What Does AI Do for Cultural Interpretation? A Randomized Experiment on Close Reading Poems with Exposure to AI Interpretation
A controlled experiment with 400 participants reveals AI's surprising impact on the pleasure and performance of literary analysis.
A team of researchers from Stanford University and Carnegie Mellon University, led by Jiayin Zhi, Hoyt Long, Richard Jean So, and Mina Lee, conducted a preregistered, randomized controlled experiment to measure AI's impact on the deeply human practice of close reading poetry. Published as a CHI 2026 paper, the study involved 400 participants who were tasked with analyzing poems under different conditions: with no AI assistance, with a single AI-generated interpretation, or with multiple, sometimes conflicting, AI interpretations. The goal was to quantify effects on both interpretative performance (accuracy and depth) and the subjective experience of pleasure derived from the analytical process.
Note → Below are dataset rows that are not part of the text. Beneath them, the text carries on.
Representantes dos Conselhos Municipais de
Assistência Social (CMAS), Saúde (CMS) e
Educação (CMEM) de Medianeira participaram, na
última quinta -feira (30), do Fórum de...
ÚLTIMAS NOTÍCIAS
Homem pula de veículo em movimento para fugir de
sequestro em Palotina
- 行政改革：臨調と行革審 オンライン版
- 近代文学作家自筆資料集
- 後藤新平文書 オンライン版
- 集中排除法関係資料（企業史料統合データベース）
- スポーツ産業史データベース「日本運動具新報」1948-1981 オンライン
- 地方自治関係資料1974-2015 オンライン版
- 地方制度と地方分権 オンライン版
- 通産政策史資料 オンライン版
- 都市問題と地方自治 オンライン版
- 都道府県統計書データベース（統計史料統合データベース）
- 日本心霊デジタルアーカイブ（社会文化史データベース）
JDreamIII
The results were nuanced and significant. Participants who received a single AI interpretation showed improvements in both their analytical performance and their reported enjoyment of the task. However, those presented with multiple AI interpretations only saw a performance boost, with no corresponding increase in pleasure. Further analysis uncovered a critical trade-off: participants who heavily relied on the AI's suggestions performed better on the analytical task itself but reported lower levels of enjoyment and engagement. This finding directly challenges the assumption that more AI input is always better, especially in creative or interpretive domains.
The study's conclusion, summarized as "less is more," provides crucial empirical evidence for the ongoing debate about AI's role in humanities and creative work. It suggests that for tasks like cultural interpretation—where the process is as valuable as the output—AI should be calibrated carefully. The optimal use may be as a focused catalyst for thought rather than an overwhelming source of answers, preserving the human element of discovery and personal connection to the material.
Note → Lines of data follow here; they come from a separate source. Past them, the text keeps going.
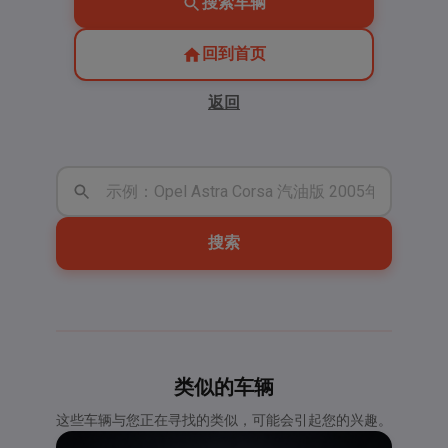
搜索车辆
回到首页
返回
搜索
类似的车辆
这些车辆与您正在寻找的类似，可能会引起您的兴趣。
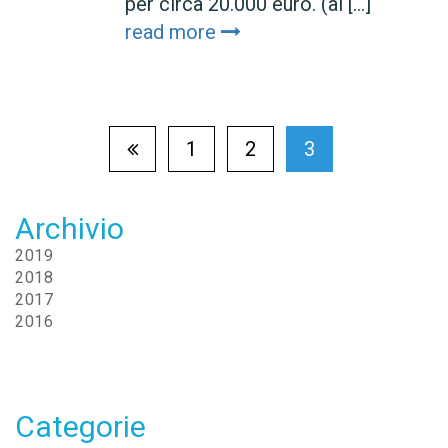
per circa 20.000 euro. (al [...]
read more
1
2
3
Archivio
2019
2018
2017
2016
Categorie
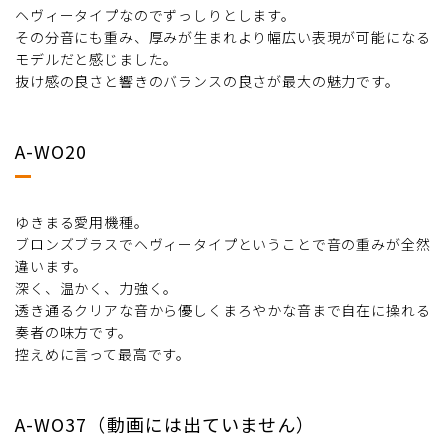
ヘヴィータイプなのでずっしりとします。
その分音にも重み、厚みが生まれより幅広い表現が可能になる
モデルだと感じました。
抜け感の良さと響きのバランスの良さが最大の魅力です。
A-WO20
ゆきまる愛用機種。
ブロンズブラスでヘヴィータイプということで音の重みが全然
違います。
深く、温かく、力強く。
透き通るクリアな音から優しくまろやかな音まで自在に操れる
奏者の味方です。
控えめに言って最高です。
A-WO37（動画には出ていません）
- Single AI interpretation boosted both performance (+18% on graded analysis) and self-reported pleasure in a 400-person experiment.
- Multiple AI interpretations improved performance but not pleasure, revealing a decoupling of efficiency from enjoyment.
- Heavy reliance on AI created a trade-off: better task scores came at the cost of lower subjective engagement with the material.
Why It Matters
Provides a data-backed framework for using AI in creative and analytical professions without undermining the human experience of discovery.